Zandri also says the pay is better as a self-published author. “Here I was moving tens of thousands of e-books, and suddenly I’m making this great living with real money, rather than struggling from advance to advance, which is Monopoly money,” he says.
As enjoyable as the quick turnaround can be, some authors may find it problematic because they can’t simply drop one book without having the next in the works. Dawson says the failure to have a follow-up book ready was his biggest mistake when he began self-publishing.
“I remember checking the numbers after one weekend of [offering the book for free], and I had something like 50,000 downloads,” Dawson says. “That’s 50,000 readers who may read and buy the next book—but the problem was, I didn’t have a next book for them, and I wasn’t switched on with a mailing list yet, so there was no way apart from their checking Amazon for me to communicate with them.”
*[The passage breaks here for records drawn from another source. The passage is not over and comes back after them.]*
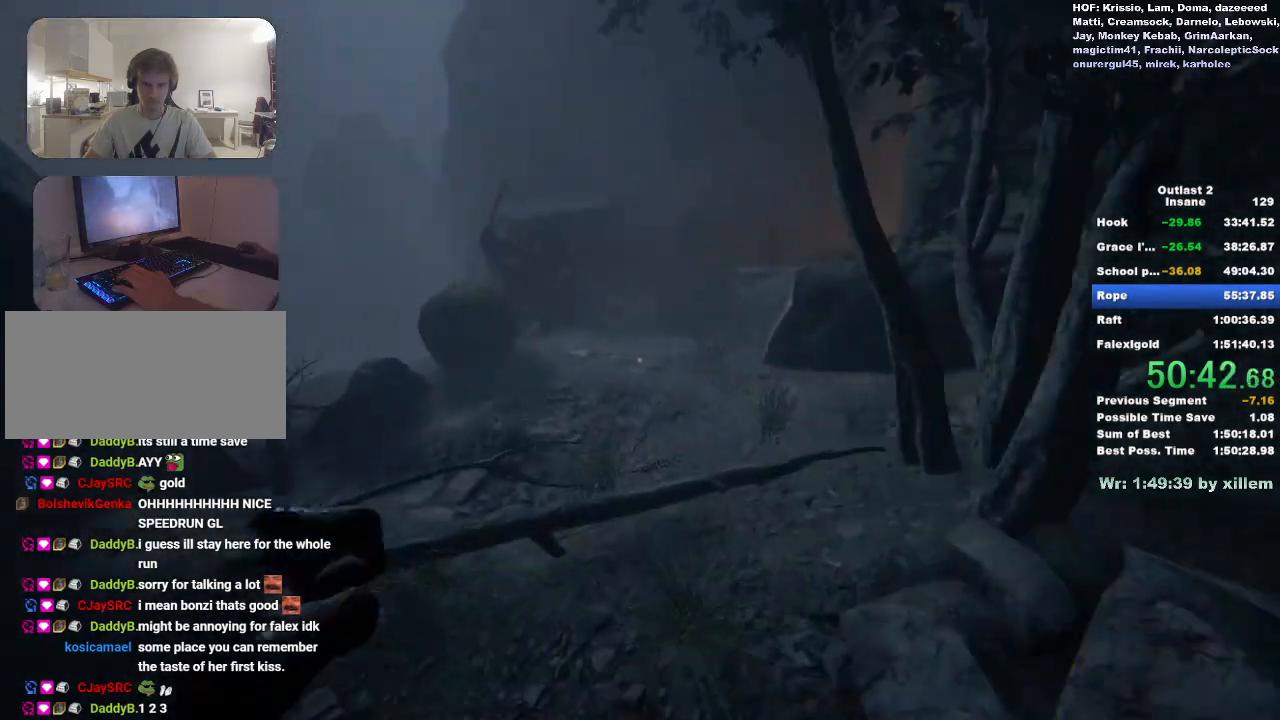
{"keys": ["shift", "w"], "mouse": [], "events": []}
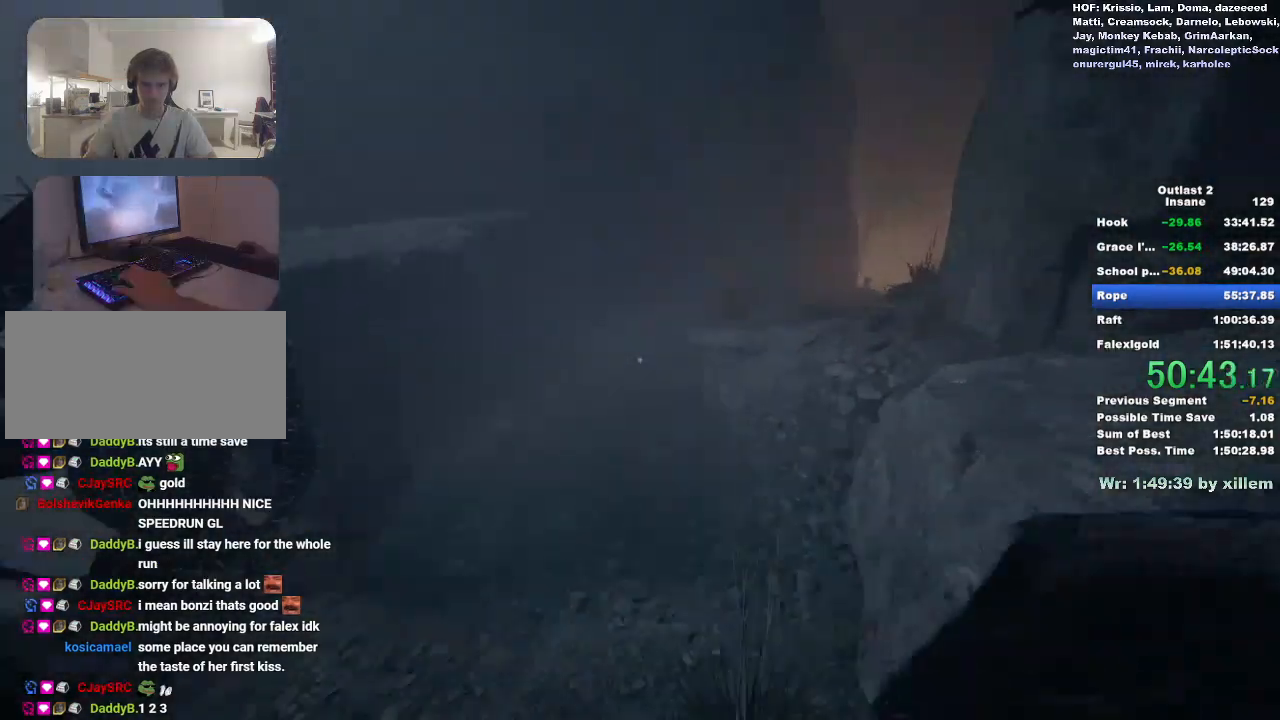
{"keys": ["shift", "w"], "mouse": [], "events": []}
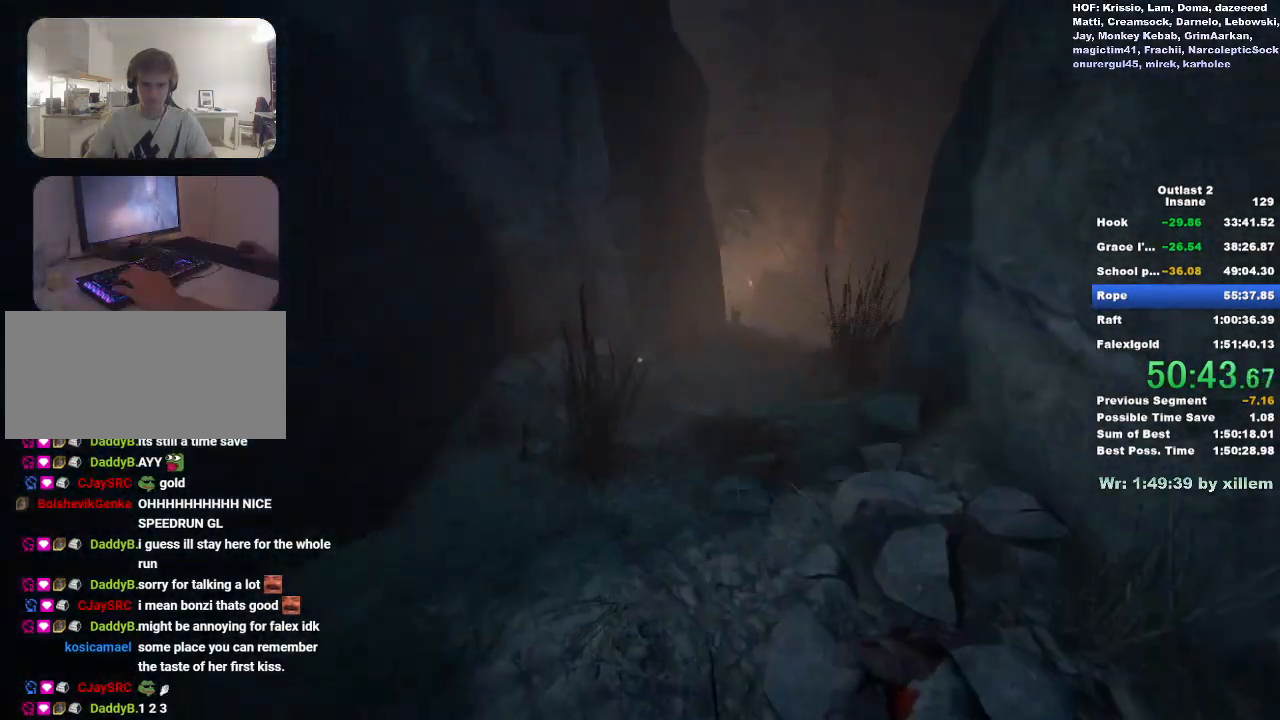
{"keys": ["shift", "w"], "mouse": [], "events": []}
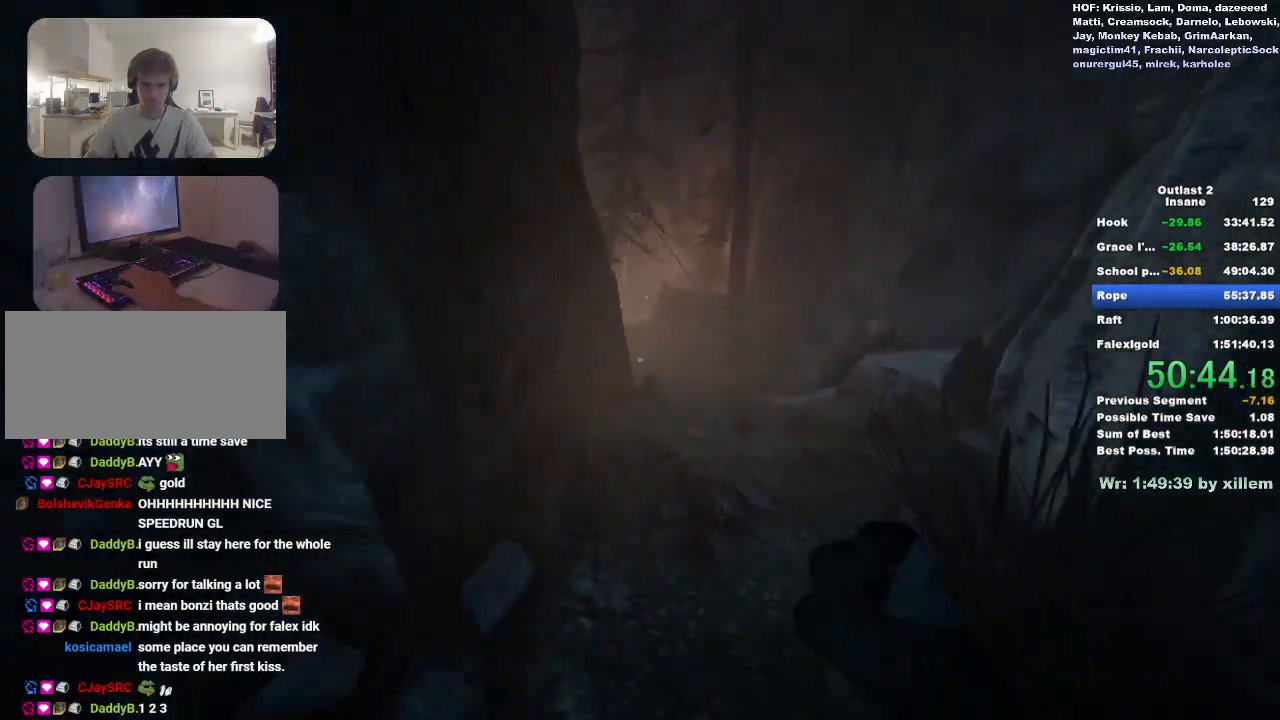
{"keys": ["shift", "w"], "mouse": [], "events": []}
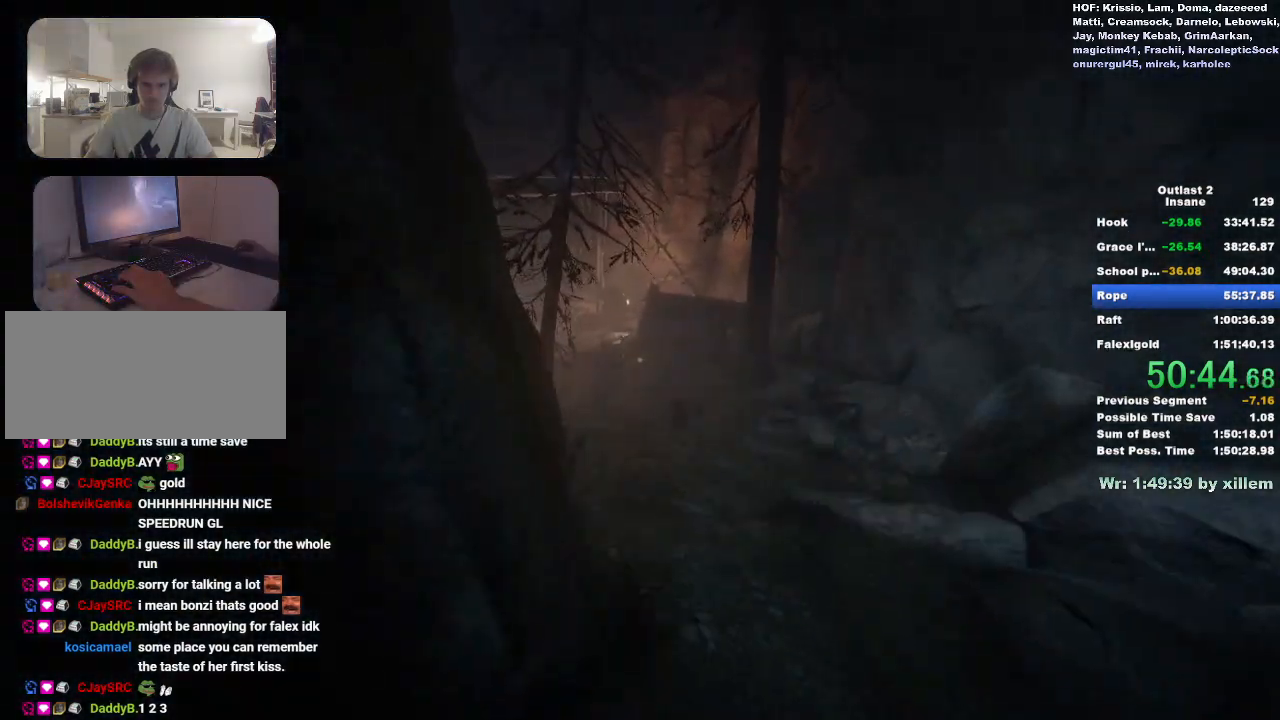
{"keys": ["shift", "w"], "mouse": [], "events": []}
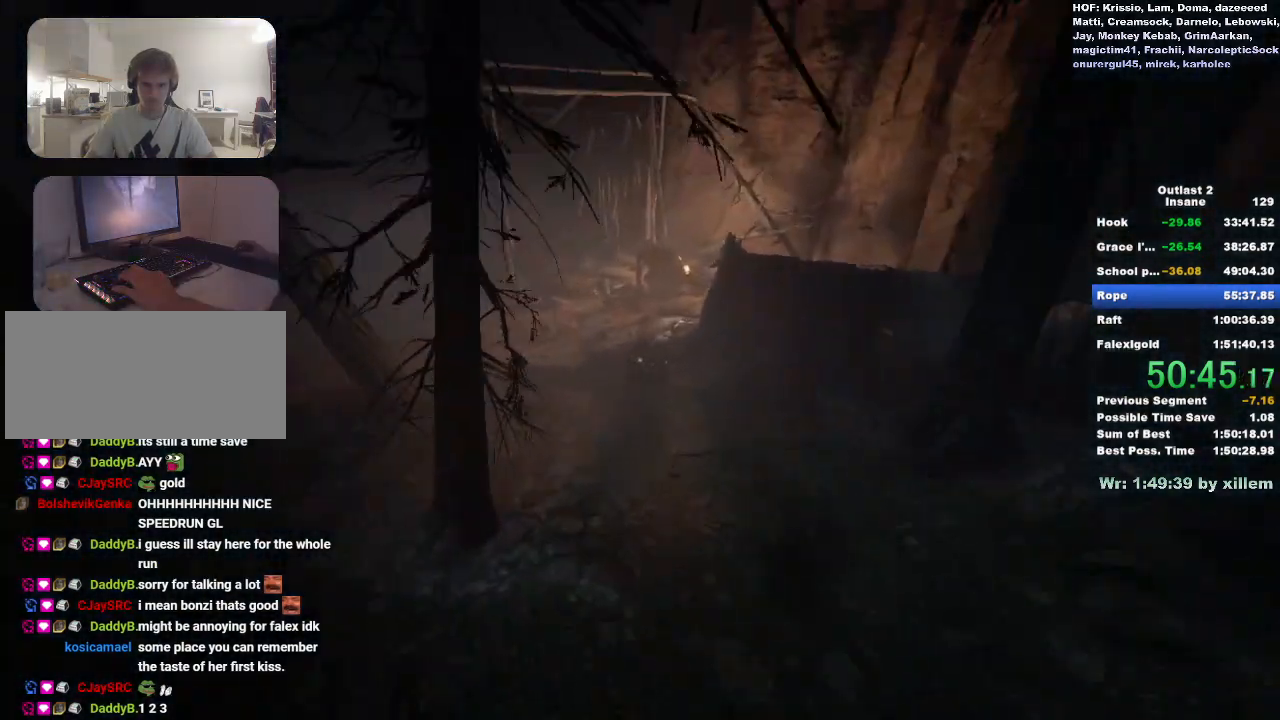
{"keys": ["shift", "w"], "mouse": [], "events": []}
Writing and Connecting Every Day
In order to have new books always in the queue and keep voracious readers satisfied, indie crime authors have to get in the habit of writing every day. It may sound like a dream come true, particularly if it means trading in a day job one can’t stand, but often it isn’t easy.
Part of what makes daily writing difficult for self-published authors is that they simultaneously have to be marketing, or at least connecting with their fan base. Cozy mystery author Sara Rosett, who started self-publishing in 2012, has found that it’s a balancing act. “As an indie author you need to be able to switch roles from the creative artist when you’re writing to the marketing salesperson when you’re promoting,” she says. “Those are two very different skills, and you need to actually enjoy both aspects of the business.”
Chris Simms, a crime author who went indie when his former editor at Orion retired and his new editor didn’t share his vision, says writing is “only half the struggle” of a self-published author’s work. “The other 50% is promoting and advertising,” he says, “and it can be just a time-consuming as the writing.”
Getting Readers Involved
Marketing shouldn’t only be promoting and advertising; it should also get readers involved in the creative process. Dawson has built up a team of several hundred readers who receive advance copies of his books, and he encourages them to provide feedback.
“The advance team will occasionally pick up things that slipped through the cracks and correct facts I’ve got wrong,” Dawson says. “My character is an ex-assassin and he fires a gun a lot. I live in England and I’ve never fired a gun before. [In early books] I put safeties on guns that don’t have safeties. As an author selling most of his books to an American audience, you get facts wrong about guns, you’re going to get crucified—and I did. But these days I’ve got soldiers on the advance team, special forces guys, FBI and CIA agents, and they’ll tell me things are wrong.”
Engaging readers also enables them to play a special role in the creation of the book, which can enhance authors’ appeal. “I’ve included my readers in my creative process, [and] I’ve included my readers’ names in the books,” says crime author Simon Wood. ”I’ve road tested story ideas, cover designs, titles with them, [and] they’ve helped with me research based on their qualifications. Having these people with me when it comes to book launch time is invaluable.”